Small correction: the Leviathan (not Leviathon) built for the Oxford University Boat Club was launched on 13 November 1951, eight years earlier than written above. Wondering about the Swedish church boats. Ladies need to go to church too. Did they row, or were they stuffed into the boats as passengers, or not go to church at all?
Thank you, Teresa, for the corrections. They have now been made in the article.
Regarding if women rowed the church boats – yes, they did. At certain occasions the women just had to. The Sunday church service also became a social gathering, and as such food and drink were plentiful after the service. As a result, the men were often too drunk to row back home to the village, so the women took to the oars. It was not uncommon that the different villagers raced the boats home, and if needed, the women raced, too. During the summer months, there are still church boat races in Sweden with men’s crews, women’s crews or mixed crews.
Göran
As of 2015 Stampfli U.K. was offering a triple. Aimed at crews who either were a club member short for a quad or as a way of always boating squad members in a crew boat when you had odd numbers. No need to put out one person in a single alongside doubles and quads. Also some triples around based on converted bow coxed pairs. More about re-using a hull that became redundant when this category was dropped from international competition?
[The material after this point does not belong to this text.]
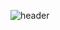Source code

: ![header](https://capsule-render.vercel.app/api?type=Waving&section=header&text=다함께찬찬찬!&fontSize=12px)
The ‘ram dam’ is also known as a ran dan, ran’dan or Ran-dan; I’ve seen the “n”s used more frequently than the “m”s. See, e.g. The desk Standard dictionary of the English language, James Champlin Fernald, Frank H. Vizetelly – 1922 Page 644 ran’dan, n. 1. [Eng.] A boat rowed by three persons, the one amidships having two oars and the others one each. 19th century references to them are not terribly uncommon, and they can be found in coxed and uncoxed forms.
I rowed in an eight without a coxswain – not a coxless eight boat as such as there was a seat for a cox but it was unoccupied. This was in 1997 in Germany at Rheinfelden on the German/Swiss border on the river Rhein which is a very wide river. It was also not particularly busy with the exception of a few very large barges. The boat ( a carbon Staempfli )was stroked, and steered, by a very experienced club member who had rowed in a GER LM4-, using the same footplate mechanism as one would have in a coxless pair or four/quad. I think I was sat at 4 and remember it being a distinctly strange experience !
I’ve rowed a coxless eight! On Lake Cayuga. We steered with pressure. It went just fine.
Caryn, if the rest of the crew was up to your double Olympic Gold winning standard, I am not surprised that it went well! However, for most of us, coxless eights are probably not a good idea.